_Page excerpt:_
******

Machine Learning Terminologies Demystified.

Chibuzo Ugonabo
The Startup
Published in
6 min readAug 6, 2020

--

Till this day, my favorite definition of a Machine is ; something that makes work easier. At its simplest, a machine is an invention that does a job better and faster and more powerfully than a human being. With regards to machine learning, this is the why. There is a need to preform a task more efficiently and at a faster rate. What is the task? to make decisions. Hence what then is Machine learning??

Before I answer that, a quick introduction. In my journey to becoming a data scientist, I found myself having to learn a lot of new terminologies. Even certain terms that already existed in my vocabulary, took on a new meaning. A lot of these terminologies can be wordy and somewhat intimidating. My aim in this write up is to provide as much as possible layman definitions for the basic terminologies associated with machine learning that I have come across.

Data science in its essence is the skill of using information available to gain insight and improve processes. It does this using a blend of machine learning algorithms, statistics, business intelligence, and programming. It aims to discover patterns from the raw data, which in turn provides insights into any processes.

Now back to the question, what is machine learning?

Machine learning is a field in technology that allows machine to learn from data and self improve. Machine-learning algorithms use statistics and other mathematical tools to find patterns in data.

Machine Learning can be separated into three groups:

Supervised learning, is a type of machine learning, where data is labeled to tell the machine exactly what patterns it should look for. Under the umbrella of supervised learning:

  • Classification: In classification tasks, the machine learning program must draw a conclusion from observed values and determine to
    what category new observations belong
  • Regression: In regression tasks, the machine learning program must estimate and understand the relationships among variables.Regression analysis focuses on one dependent variable and a series of other changing variables.
  • Forecasting: Forecasting is the process of making predictions about the future based on the past and present data,

Unsupervised learning, here the data has no labels. The machine just looks for whatever patterns it can find.Under the umbrella of Unsupervised learning:

  • Clustering: Clustering involves grouping sets of similar data (based on defined criteria).After which you can analyze and find patterns
  • Dimension reduction: Dimension reduction reduces the number of variables being considered to find the exact information required.

Reinforcement learning, learns by trial and error to achieve a clear objective. It tries out lots of different things and is rewarded or penalized depending on whether its behaviors help or hinder it from reaching its objective.

Machine learning Algorithm

An ‘algorithm’ is a series of steps to complete a task.

An algorithm in machine learning is a procedure that is run on data to create a machine learning “model.

Machine learning algorithms perform “pattern recognition.” Algorithms “learn” from data, or are “fit” on a dataset.

A “Model” in machine learning is the output of a machine learning algorithm run on data.

A model represents what was learned by a machine learning algorithm.

******

_Problem 1:_ Output the stretch of the machine learning article from "Unsupervised learning, here" through "complete a task.".
_Problem 2:_ For each statement, answer yes or no on whether it agrees with the machine learning article, and quote the words from the article that decide it. (a) In supervised learning, the data is labeled. (b) Reinforcement learning works by trial and error. (c) Regression analysis focuses on several dependent variables.
Use only the machine learning article here.

_Stored items:_
******

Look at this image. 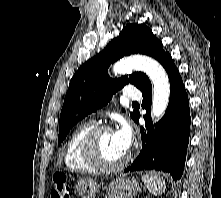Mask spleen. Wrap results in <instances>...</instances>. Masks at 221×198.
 Segmentation results:
<instances>
[{
  "label": "spleen",
  "instance_id": "1",
  "mask_svg": "<svg viewBox=\"0 0 221 198\" xmlns=\"http://www.w3.org/2000/svg\"><path fill=\"white\" fill-rule=\"evenodd\" d=\"M142 181L153 195H161L165 191V180L157 174H145L142 176Z\"/></svg>",
  "mask_w": 221,
  "mask_h": 198
}]
</instances>
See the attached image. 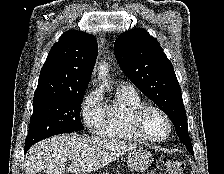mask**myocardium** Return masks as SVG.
Segmentation results:
<instances>
[{"label": "myocardium", "mask_w": 224, "mask_h": 174, "mask_svg": "<svg viewBox=\"0 0 224 174\" xmlns=\"http://www.w3.org/2000/svg\"><path fill=\"white\" fill-rule=\"evenodd\" d=\"M149 111H156L165 119L167 123V132L164 136L153 137L146 132L144 128V117ZM132 125L135 132L147 142H163L171 135L172 132V121L169 115L159 106L152 104L143 103L134 111L132 115Z\"/></svg>", "instance_id": "myocardium-1"}]
</instances>
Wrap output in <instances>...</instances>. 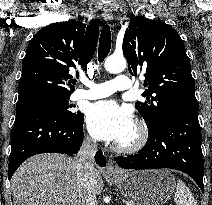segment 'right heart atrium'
<instances>
[{"mask_svg":"<svg viewBox=\"0 0 212 205\" xmlns=\"http://www.w3.org/2000/svg\"><path fill=\"white\" fill-rule=\"evenodd\" d=\"M87 141H88L89 143H92V140H91L90 138H87Z\"/></svg>","mask_w":212,"mask_h":205,"instance_id":"obj_1","label":"right heart atrium"}]
</instances>
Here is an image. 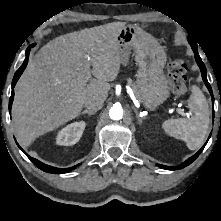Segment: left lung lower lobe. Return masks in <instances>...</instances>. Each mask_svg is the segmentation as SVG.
Here are the masks:
<instances>
[{
    "mask_svg": "<svg viewBox=\"0 0 221 221\" xmlns=\"http://www.w3.org/2000/svg\"><path fill=\"white\" fill-rule=\"evenodd\" d=\"M194 53H195V59L197 61V64L198 66L200 67L201 69V74H202V78H203V81L205 82V85L207 86L212 98H213V93H212V89H211V86L210 84L208 83L207 81V75H206V67L204 65V63L202 62L199 54H198V51L197 49L193 50ZM207 143V142H206ZM205 143V145H206ZM205 145L195 154L193 155L192 157H190L188 160H186L183 164H181L180 166H177V167H169V166H165V165H158L160 168H163V169H167V170H178V169H182L186 166H188L189 164H191L198 156L199 154L202 152L203 148L205 147Z\"/></svg>",
    "mask_w": 221,
    "mask_h": 221,
    "instance_id": "left-lung-lower-lobe-1",
    "label": "left lung lower lobe"
}]
</instances>
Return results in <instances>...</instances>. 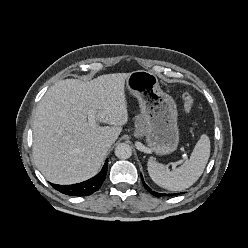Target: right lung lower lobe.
I'll use <instances>...</instances> for the list:
<instances>
[{
    "label": "right lung lower lobe",
    "mask_w": 248,
    "mask_h": 248,
    "mask_svg": "<svg viewBox=\"0 0 248 248\" xmlns=\"http://www.w3.org/2000/svg\"><path fill=\"white\" fill-rule=\"evenodd\" d=\"M107 166H108V160H106L100 173L87 181L73 185H57V184H51V185L56 190L67 195H71V196L91 195L101 187L106 177Z\"/></svg>",
    "instance_id": "right-lung-lower-lobe-1"
}]
</instances>
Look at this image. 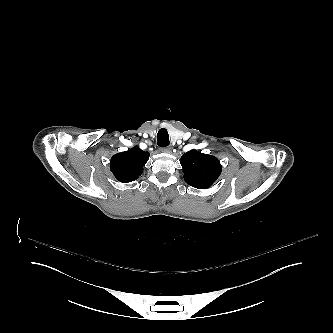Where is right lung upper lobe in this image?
<instances>
[{
  "mask_svg": "<svg viewBox=\"0 0 333 333\" xmlns=\"http://www.w3.org/2000/svg\"><path fill=\"white\" fill-rule=\"evenodd\" d=\"M148 159L149 153L135 146L115 154L110 161V169L120 182H132L142 174V167Z\"/></svg>",
  "mask_w": 333,
  "mask_h": 333,
  "instance_id": "1",
  "label": "right lung upper lobe"
}]
</instances>
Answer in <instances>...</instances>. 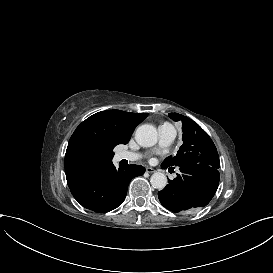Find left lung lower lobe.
Masks as SVG:
<instances>
[{
	"label": "left lung lower lobe",
	"mask_w": 273,
	"mask_h": 273,
	"mask_svg": "<svg viewBox=\"0 0 273 273\" xmlns=\"http://www.w3.org/2000/svg\"><path fill=\"white\" fill-rule=\"evenodd\" d=\"M162 164V168H167ZM170 168H174L169 166ZM181 175L158 192L161 204L172 212L204 207L213 198L220 179L218 169L206 164L180 166Z\"/></svg>",
	"instance_id": "1"
}]
</instances>
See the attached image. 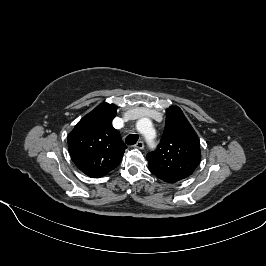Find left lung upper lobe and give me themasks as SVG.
I'll return each instance as SVG.
<instances>
[{"label":"left lung upper lobe","instance_id":"5c2ea615","mask_svg":"<svg viewBox=\"0 0 266 266\" xmlns=\"http://www.w3.org/2000/svg\"><path fill=\"white\" fill-rule=\"evenodd\" d=\"M201 159L199 138L177 106L166 111V124L158 148L147 154L149 170L159 179L175 183L189 177Z\"/></svg>","mask_w":266,"mask_h":266}]
</instances>
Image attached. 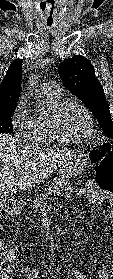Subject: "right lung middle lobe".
<instances>
[{
    "instance_id": "1",
    "label": "right lung middle lobe",
    "mask_w": 113,
    "mask_h": 279,
    "mask_svg": "<svg viewBox=\"0 0 113 279\" xmlns=\"http://www.w3.org/2000/svg\"><path fill=\"white\" fill-rule=\"evenodd\" d=\"M14 109L15 107H10L0 110V133H14L11 123Z\"/></svg>"
}]
</instances>
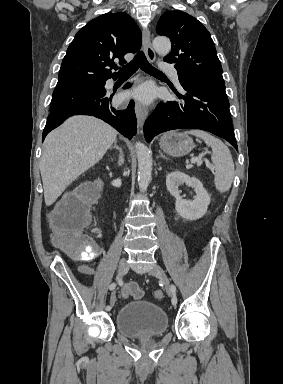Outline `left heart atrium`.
Segmentation results:
<instances>
[{
	"mask_svg": "<svg viewBox=\"0 0 283 384\" xmlns=\"http://www.w3.org/2000/svg\"><path fill=\"white\" fill-rule=\"evenodd\" d=\"M133 96L139 100L147 101L152 97V90L149 87H141L134 91ZM127 98V95H122L121 99Z\"/></svg>",
	"mask_w": 283,
	"mask_h": 384,
	"instance_id": "obj_1",
	"label": "left heart atrium"
}]
</instances>
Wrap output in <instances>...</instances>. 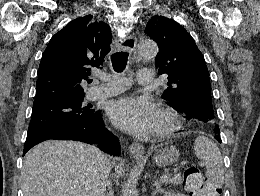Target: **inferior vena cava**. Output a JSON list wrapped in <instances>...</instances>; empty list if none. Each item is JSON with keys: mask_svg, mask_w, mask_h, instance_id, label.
<instances>
[{"mask_svg": "<svg viewBox=\"0 0 260 196\" xmlns=\"http://www.w3.org/2000/svg\"><path fill=\"white\" fill-rule=\"evenodd\" d=\"M107 164H108V168H109V172H110V162L107 158L106 160ZM107 186H110L109 182H107ZM94 196H105V194H103L102 190H97V192H95Z\"/></svg>", "mask_w": 260, "mask_h": 196, "instance_id": "1", "label": "inferior vena cava"}]
</instances>
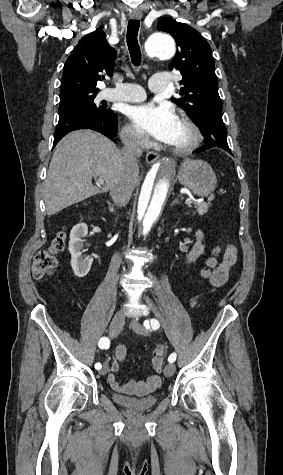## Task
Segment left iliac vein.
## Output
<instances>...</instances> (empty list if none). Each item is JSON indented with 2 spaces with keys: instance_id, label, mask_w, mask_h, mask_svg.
<instances>
[{
  "instance_id": "4c4485c4",
  "label": "left iliac vein",
  "mask_w": 283,
  "mask_h": 475,
  "mask_svg": "<svg viewBox=\"0 0 283 475\" xmlns=\"http://www.w3.org/2000/svg\"><path fill=\"white\" fill-rule=\"evenodd\" d=\"M130 327L136 332L141 334L142 336H148L149 331L138 321L131 320ZM175 365L173 363H169L164 368V375L166 377H171L175 372Z\"/></svg>"
}]
</instances>
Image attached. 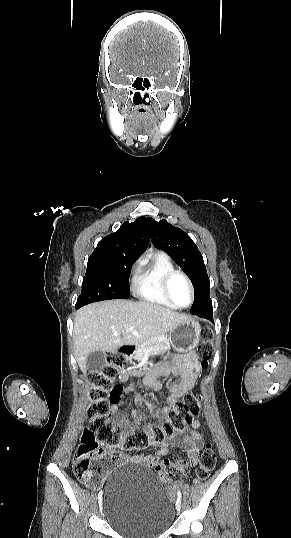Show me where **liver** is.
I'll use <instances>...</instances> for the list:
<instances>
[{
  "instance_id": "obj_1",
  "label": "liver",
  "mask_w": 291,
  "mask_h": 538,
  "mask_svg": "<svg viewBox=\"0 0 291 538\" xmlns=\"http://www.w3.org/2000/svg\"><path fill=\"white\" fill-rule=\"evenodd\" d=\"M189 318L144 301L109 300L84 306L77 311L74 320L77 363L86 373V358L90 353L114 352L124 345H139L164 335Z\"/></svg>"
}]
</instances>
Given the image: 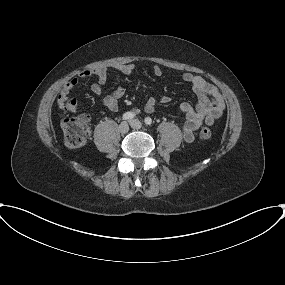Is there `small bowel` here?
<instances>
[{
  "label": "small bowel",
  "instance_id": "small-bowel-1",
  "mask_svg": "<svg viewBox=\"0 0 285 285\" xmlns=\"http://www.w3.org/2000/svg\"><path fill=\"white\" fill-rule=\"evenodd\" d=\"M115 69L121 74L129 75L134 71L135 66L128 63L119 65ZM152 73L159 77L163 72L159 66H153ZM107 77L106 69L96 68L87 69L81 72L77 77L70 79L62 86L60 93L58 94L57 104L59 108L69 112L77 111V101L70 98L69 94L77 86L80 79L96 78L97 81L92 84L91 91L94 95L101 96L103 91L102 87L106 83ZM182 78L185 82L191 84L194 93L198 97V102L194 107L187 102H183L179 107L180 114L184 119L182 126L183 138L185 142L191 143L195 138V131L199 129L201 125L204 123L212 125L215 120L222 115L225 104L218 89L201 76L186 72L182 75ZM124 94V88L118 86L113 92L103 96L101 102L107 109L117 111L119 107L118 101ZM160 101L161 103L166 104L169 102V98L167 96H162ZM155 107L156 100L150 98L146 102L144 110L148 113H152L154 112ZM134 111L138 113L140 110L135 109Z\"/></svg>",
  "mask_w": 285,
  "mask_h": 285
}]
</instances>
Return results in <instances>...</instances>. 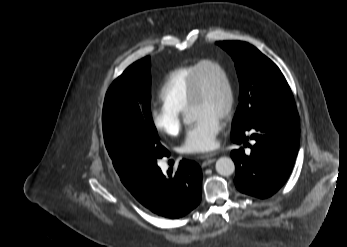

******

_Written answer 1:_
Unsupervised learning, here the data has no labels. The machine just looks for whatever patterns it can find.Under the umbrella of Unsupervised learning:

  • Clustering: Clustering involves grouping sets of similar data (based on defined criteria).After which you can analyze and find patterns
  • Dimension reduction: Dimension reduction reduces the number of variables being considered to find the exact information required.

Reinforcement learning, learns by trial and error to achieve a clear objective. It tries out lots of different things and is rewarded or penalized depending on whether its behaviors help or hinder it from reaching its objective.

Machine learning Algorithm

An ‘algorithm’ is a series of steps to complete a task.

_Written answer 2:_
(a) Yes: "where data is labeled to tell the machine exactly what patterns it should look for"
(b) Yes: "learns by trial and error to achieve a clear objective"
(c) No: "Regression analysis focuses on one dependent variable"